Excerpt provided.
The Federal Reserve and other Wall Street regulators are considering changes to leverage limits and accounting rules as they look for ways to free up bank capital in response to the coronavirus crisis, according to three people familiar with the talks.

One easily achievable option would be to further delay the impact of a recent accounting rule change for “current expected credit losses,” or CECL. The agencies are discussing what can be done with CECL to ease pressure on banks, including a likely lengthening of its phase-in period, said the people, who requested anonymity because no decisions have yet been announced.

The bank regulators also have been weighing changes to leverage limits -- a key constraint on Wall Street -- the people said. Even minor adjustments to those limits can have profound effects on the capital planning for megabanks such as JPMorgan Chase & Co. and Goldman Sachs Group Inc.

Spokespeople for the Fed and Office of the Comptroller of the Currency declined to comment. The Federal Deposit Insurance Corp. didn’t respond to a request for comment.

Any further revisions to core banking rules would come on top of a series of moves the regulators have already made. The Fed said Tuesday that it would restart a crisis-era program to help U.S. companies borrow through the commercial paper market. And regulators also issued a rule meant to encourage banks to extend credit to crisis-hit companies and consumers, easing the fear that lenders could face sudden, severe curtailing of their dividends and stock buybacks.

Lobbying Campaign

Long before the virus spread to the U.S., the banking industry had mounted a vociferous lobbying campaign to upend CECL. Its fruits were on display in January during a House Financial Services subcommittee hearing where lawmakers railed against the rule.

“We have heard banks of all sizes -- and let me underscore all sizes of banks -- outline the implications this new accounting standard will have on very popular consumer products especially during economic downturns,” Representative Ann Wagner, a Missouri Republican, said at the hearing.

Wagner and other Republicans took turns blasting Financial Accounting Standards Board Chairman Russell Golden, who was testifying before the panel. She said Golden should feel “compelled” to study the matter further and consider its potential impact “for real people and for the institutions.”

Dataset entries
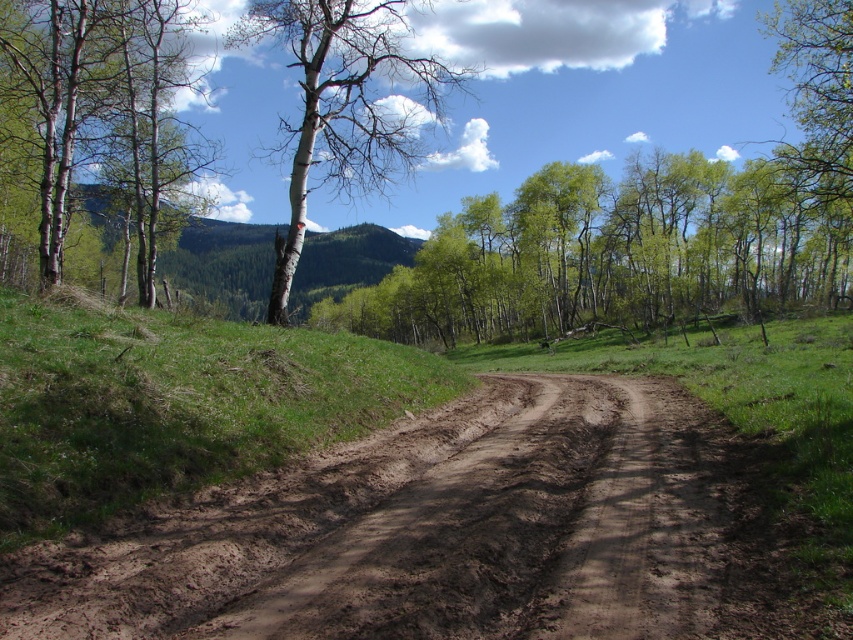
You are standing on the dirt road and want to climb up the green grassy hillside at left. Is the smooth white tree at left taller than the hillside you want to climb?

The green grassy hillside at left is shorter than the smooth white tree at left, so yes, the smooth white tree at left is taller than the hillside you want to climb.

In the scene shown: You are a hiker standing on the dirt road and want to rest under a tree. Which tree would provide more shade if the green leafy tree at center has a wider canopy than the smooth white tree at left?

The green leafy tree at center would provide more shade because it has a wider canopy than the smooth white tree at left.

You are standing at the starting point of the dirt road and see the point marked at coordinate [616,253]. What object is located at that point?

The point at coordinate [616,253] marks a green leafy tree at center.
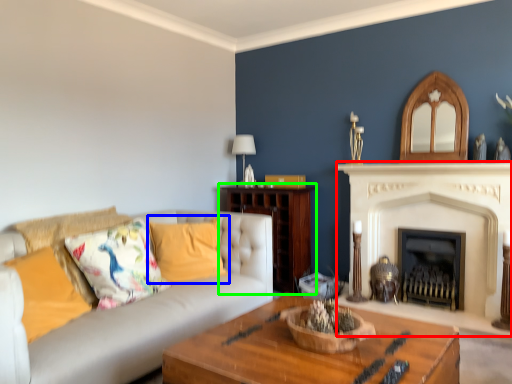
Question: Which object is positioned closest to fireplace (highlighted by a red box)? Select from pillow (highlighted by a blue box) and hardwood (highlighted by a green box).

Choices:
 (A) pillow
 (B) hardwood

Answer: (B)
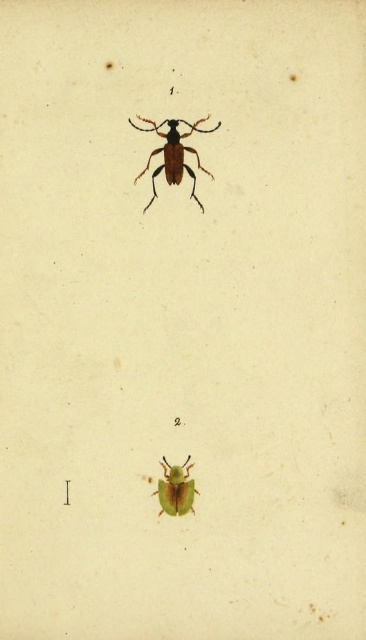
You are an entomologist examining a page from a scientific publication. You notice the matte brown beetle at upper center labeled as Insect 1. Based on its position at point coordinates, can you determine if it is positioned to the left or right of the center of the page?

The matte brown beetle at upper center is positioned at point coordinates, so it is to the left of the center of the page.

You are examining a page from an old scientific journal that displays two beetles. The matte brown beetle at upper center and the green matte beetle at lower center are both present. Based on their positions, which beetle is closer to the viewer?

The matte brown beetle at upper center is closer to the viewer because it is positioned in front of the green matte beetle at lower center.

You are an entomologist examining a page from a scientific publication. You notice two beetles labeled as matte brown beetle at upper center and green matte beetle at lower center. Based on their positions and sizes, which beetle would cast a longer shadow if the light source is directly above them?

The matte brown beetle at upper center is larger in size than the green matte beetle at lower center, so it would cast a longer shadow when illuminated from above.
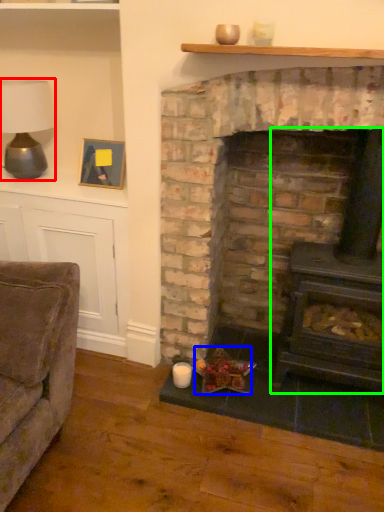
Question: Which object is the closest to the table lamp (highlighted by a red box)? Choose among these: food (highlighted by a blue box) or wood burning stove (highlighted by a green box).

Choices:
 (A) food
 (B) wood burning stove

Answer: (A)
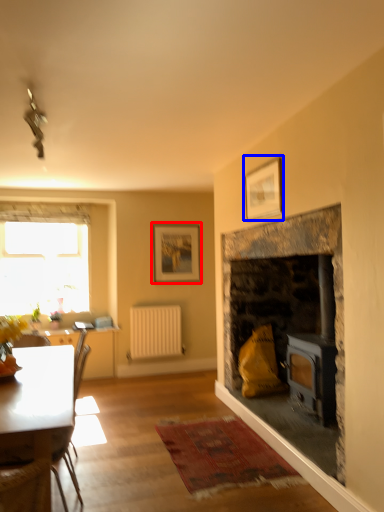
Question: Which point is closer to the camera, picture frame (highlighted by a red box) or picture frame (highlighted by a blue box)?

Choices:
 (A) picture frame
 (B) picture frame

Answer: (B)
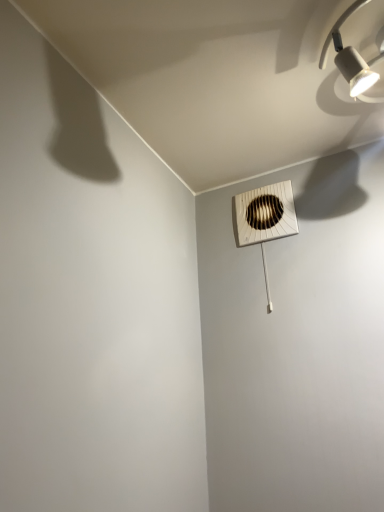
This screenshot has height=512, width=384. Describe the element at coordinates (265, 219) in the screenshot. I see `white plastic vent at center` at that location.

In order to click on white plastic vent at center in this screenshot , I will do `click(265, 219)`.

Find the location of a particular element. The width and height of the screenshot is (384, 512). white plastic vent at center is located at coordinates (265, 219).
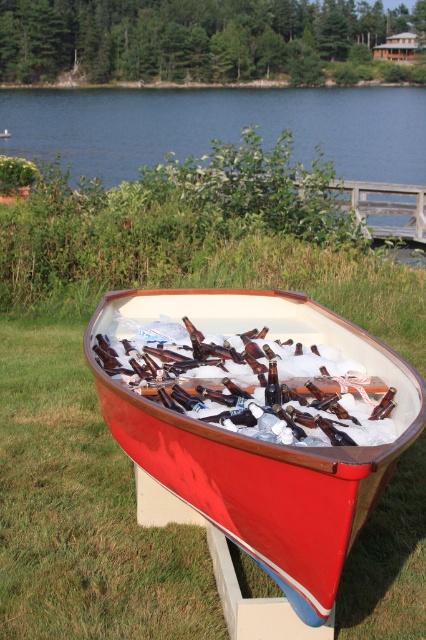
Does shiny red canoe at center have a larger size compared to blue water at upper center?

Incorrect, shiny red canoe at center is not larger than blue water at upper center.

Who is higher up, shiny red canoe at center or blue water at upper center?

blue water at upper center

What do you see at coordinates (255, 429) in the screenshot?
I see `shiny red canoe at center` at bounding box center [255, 429].

The image size is (426, 640). In order to click on shiny red canoe at center in this screenshot , I will do `click(255, 429)`.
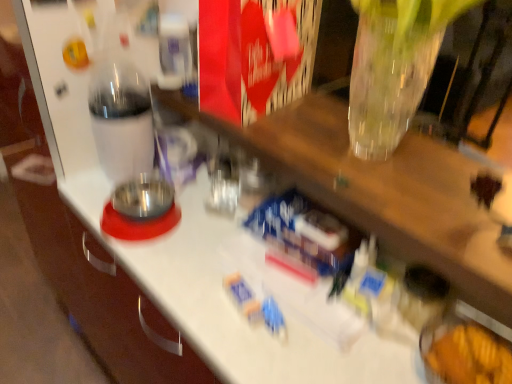
Measure the distance between point (314, 208) and camera.

A distance of 35.00 inches exists between point (314, 208) and camera.

You are a GUI agent. You are given a task and a screenshot of the screen. Output one action in this format:
    pyautogui.click(x=<x>, y=<y>)
    Task: Click on the blue plastic toy at center, the 1th toy when ordered from bottom to top
    The height and width of the screenshot is (384, 512).
    Given the screenshot: What is the action you would take?
    pyautogui.click(x=256, y=304)

Describe the element at coordinates (121, 120) in the screenshot. The image size is (512, 384). I see `transparent plastic bottle at left` at that location.

Locate an element on the screen. blue plastic toy at center, placed as the first toy when sorted from top to bottom is located at coordinates (306, 235).

Can you see blue plastic toy at center, the second toy when ordered from top to bottom, touching transparent plastic bottle at left?

No, blue plastic toy at center, the second toy when ordered from top to bottom, is not next to transparent plastic bottle at left.

Is blue plastic toy at center, the second toy when ordered from top to bottom, taller than transparent plastic bottle at left?

Incorrect, the height of blue plastic toy at center, the second toy when ordered from top to bottom, is not larger of that of transparent plastic bottle at left.

Who is bigger, blue plastic toy at center, the 1th toy when ordered from bottom to top, or transparent plastic bottle at left?

transparent plastic bottle at left.

Who is taller, blue plastic toy at center, arranged as the 2th toy when ordered from the bottom, or transparent plastic bottle at left?

Standing taller between the two is transparent plastic bottle at left.

How far apart are blue plastic toy at center, placed as the first toy when sorted from top to bottom, and transparent plastic bottle at left?

15.71 inches.

Where is `bottle positioned vertically above the blue plastic toy at center, placed as the first toy when sorted from top to bottom (from a real-world perspective)`? bottle positioned vertically above the blue plastic toy at center, placed as the first toy when sorted from top to bottom (from a real-world perspective) is located at coordinates pos(121,120).

Based on the photo, is transparent plastic bottle at left at the back of blue plastic toy at center, placed as the first toy when sorted from top to bottom?

No, blue plastic toy at center, placed as the first toy when sorted from top to bottom, is not facing the opposite direction of transparent plastic bottle at left.

Would you say blue plastic toy at center, the second toy when ordered from top to bottom, is outside blue plastic toy at center, placed as the first toy when sorted from top to bottom?

That's correct, blue plastic toy at center, the second toy when ordered from top to bottom, is outside of blue plastic toy at center, placed as the first toy when sorted from top to bottom.

Is blue plastic toy at center, the 1th toy when ordered from bottom to top, turned away from blue plastic toy at center, placed as the first toy when sorted from top to bottom?

blue plastic toy at center, the 1th toy when ordered from bottom to top, is not turned away from blue plastic toy at center, placed as the first toy when sorted from top to bottom.

Which is behind, blue plastic toy at center, the 1th toy when ordered from bottom to top, or blue plastic toy at center, arranged as the 2th toy when ordered from the bottom?

blue plastic toy at center, arranged as the 2th toy when ordered from the bottom, is further from the camera.

How many degrees apart are the facing directions of blue plastic toy at center, the 1th toy when ordered from bottom to top, and blue plastic toy at center, arranged as the 2th toy when ordered from the bottom?

The facing directions of blue plastic toy at center, the 1th toy when ordered from bottom to top, and blue plastic toy at center, arranged as the 2th toy when ordered from the bottom, are 14.4 degrees apart.

Would you consider transparent plastic bottle at left to be distant from blue plastic toy at center, the second toy when ordered from top to bottom?

transparent plastic bottle at left is actually quite close to blue plastic toy at center, the second toy when ordered from top to bottom.

Does transparent plastic bottle at left come in front of blue plastic toy at center, the second toy when ordered from top to bottom?

No, the depth of transparent plastic bottle at left is greater than that of blue plastic toy at center, the second toy when ordered from top to bottom.

Between point (127, 64) and point (259, 298), which one is positioned in front?

Point (259, 298)

Are transparent plastic bottle at left and blue plastic toy at center, arranged as the 2th toy when ordered from the bottom, far apart?

No, transparent plastic bottle at left is in close proximity to blue plastic toy at center, arranged as the 2th toy when ordered from the bottom.

Is point (101, 129) more distant than point (351, 232)?

Yes, point (101, 129) is farther from viewer.

Find the location of a particular element. bottle above the blue plastic toy at center, arranged as the 2th toy when ordered from the bottom (from a real-world perspective) is located at coordinates (121, 120).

Assigned task. Continue the article about regulators easing bank rules during the coronavirus crisis, starting right after its last sentence.

Output for this task.
Under longstanding accounting rules, banks recognize loan losses only when they are certain that loans and securities are going sour. The new CECL method, devised in 2016, would require banks to take a partial hit when they issue the loan to account for the risk that every loan has a chance of going bad.

Leverage Ratio

As the agencies discuss bank leverage, the industry has already waited two years for them to finish overhauling a rule governing lenders’ ability to rely on borrowed money. The Fed and OCC proposed a new approach to calculating the leverage ratio -- a measure of a bank’s capital against its assets -- but it has languished. More recently, the Fed moved to erase a leverage measure from its annual stress tests.

While the banking-industry watchdogs weigh other industry-relief options, they’re in regular contact with industry executives, the people said.

Though Wall Street chief executives recently assured President Donald Trump they’d help American consumers and businesses cope with the economic fallout from the virus’s spread, the industry has been making clear some of its own wants.

Bank of America Global Research suggested in a Tuesday note that “a temporary emergency easing of various regulations would be necessary to ease the flow of credit and avoid unnecessary financial stress in the context of the ongoing pandemic. We do not think such easing would constitute any threat to bank balance sheet strength or in any way reduce their defensiveness.”

The note said regulators have been weighing a relaxed approach for setting the banking giants’ minimum capital “surcharges” -- an additional buffer that accounts for their scale and complexity.